Timmy and Johnny were dancing with Ella and Femke and Hank, and a lot of Teddy’s friends were trying to get the white people out of their seats, and eventually everyone but me was on the dance floor, having so much fun.
I watched for a bit, and then I went outside for a smoke. I could still hear the music, but it was a lot quieter.
With all that had happened, I was already exhausted on account of the fucking brain meds. To be truthful, I had also gotten to missing Jessica again. I missed her every day of my life, but there was something about attending a wedding with everyone I loved except her—seeing two young people like Sue and Big T starting off a marriage in that good hopeful beginning place, all while mine had ended so fucking tragically more than thirty years ago. I didn’t want to make the day about me, because it wasn’t, but I also couldn’t help the way I was feeling. So I just lit up and started puffing.
Jessica is what they call a conundrum. If Roger Dodger and I hadn’t fought in the Vietnam War, Jessica and I would have never met. And yet I’m pretty sure that our being in the war is exactly what ended my marriage and Jessica’s life early.

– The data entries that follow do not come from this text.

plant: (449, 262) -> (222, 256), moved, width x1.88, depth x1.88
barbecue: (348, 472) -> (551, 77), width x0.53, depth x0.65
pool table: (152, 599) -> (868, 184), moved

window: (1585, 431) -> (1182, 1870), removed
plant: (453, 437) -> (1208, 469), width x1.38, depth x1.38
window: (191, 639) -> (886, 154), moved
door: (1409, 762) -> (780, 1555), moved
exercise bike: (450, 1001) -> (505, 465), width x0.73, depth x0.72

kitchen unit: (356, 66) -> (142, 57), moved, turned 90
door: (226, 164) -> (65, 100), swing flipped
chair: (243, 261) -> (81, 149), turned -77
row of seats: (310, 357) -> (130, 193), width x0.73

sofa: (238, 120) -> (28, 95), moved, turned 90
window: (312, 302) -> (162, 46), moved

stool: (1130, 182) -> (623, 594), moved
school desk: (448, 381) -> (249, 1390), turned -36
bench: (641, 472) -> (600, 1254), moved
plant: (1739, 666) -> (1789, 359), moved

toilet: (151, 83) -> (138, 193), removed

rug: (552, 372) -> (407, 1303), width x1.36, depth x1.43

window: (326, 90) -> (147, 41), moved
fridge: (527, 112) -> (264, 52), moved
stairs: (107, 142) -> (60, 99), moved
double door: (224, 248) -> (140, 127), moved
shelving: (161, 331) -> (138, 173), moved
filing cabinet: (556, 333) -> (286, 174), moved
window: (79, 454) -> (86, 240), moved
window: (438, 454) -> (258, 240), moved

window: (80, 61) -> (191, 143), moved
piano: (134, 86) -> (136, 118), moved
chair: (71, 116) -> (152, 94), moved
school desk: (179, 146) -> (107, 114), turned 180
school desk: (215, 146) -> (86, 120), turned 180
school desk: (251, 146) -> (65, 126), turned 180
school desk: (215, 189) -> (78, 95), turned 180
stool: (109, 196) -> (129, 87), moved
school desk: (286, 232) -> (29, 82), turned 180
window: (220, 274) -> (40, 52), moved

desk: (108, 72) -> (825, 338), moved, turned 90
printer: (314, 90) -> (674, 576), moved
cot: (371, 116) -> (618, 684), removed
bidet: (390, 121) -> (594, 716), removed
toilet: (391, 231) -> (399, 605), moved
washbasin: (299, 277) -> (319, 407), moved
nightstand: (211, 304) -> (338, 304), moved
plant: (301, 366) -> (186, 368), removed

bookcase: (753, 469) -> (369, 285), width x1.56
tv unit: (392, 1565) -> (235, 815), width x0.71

My wife was a sensitive person, too in tune with the world. If most people receive life’s radio frequency at volume four, she received it at volume one hundred million. So while you might read this here report and ponder it for a few hours before going on with your trivial civilian lives, forgetting—just like everyone else—what Vietnam veterans went through during and after the war, Jessica internalized everything, both metaphorically and literally, when you think about the fucking rape and Hank growing in her belly, and so she would never ever stop thinking about all this shit for one single second for the rest of her life. She simply was unable. She never fully recovered from the early blows life dealt her, and I don’t think I had the tools to help her the way she needed to be helped. I saved her ass when she was a pregnant teenager, and I gave her unlimited art supplies and a studio to paint in, but she obviously needed more than that.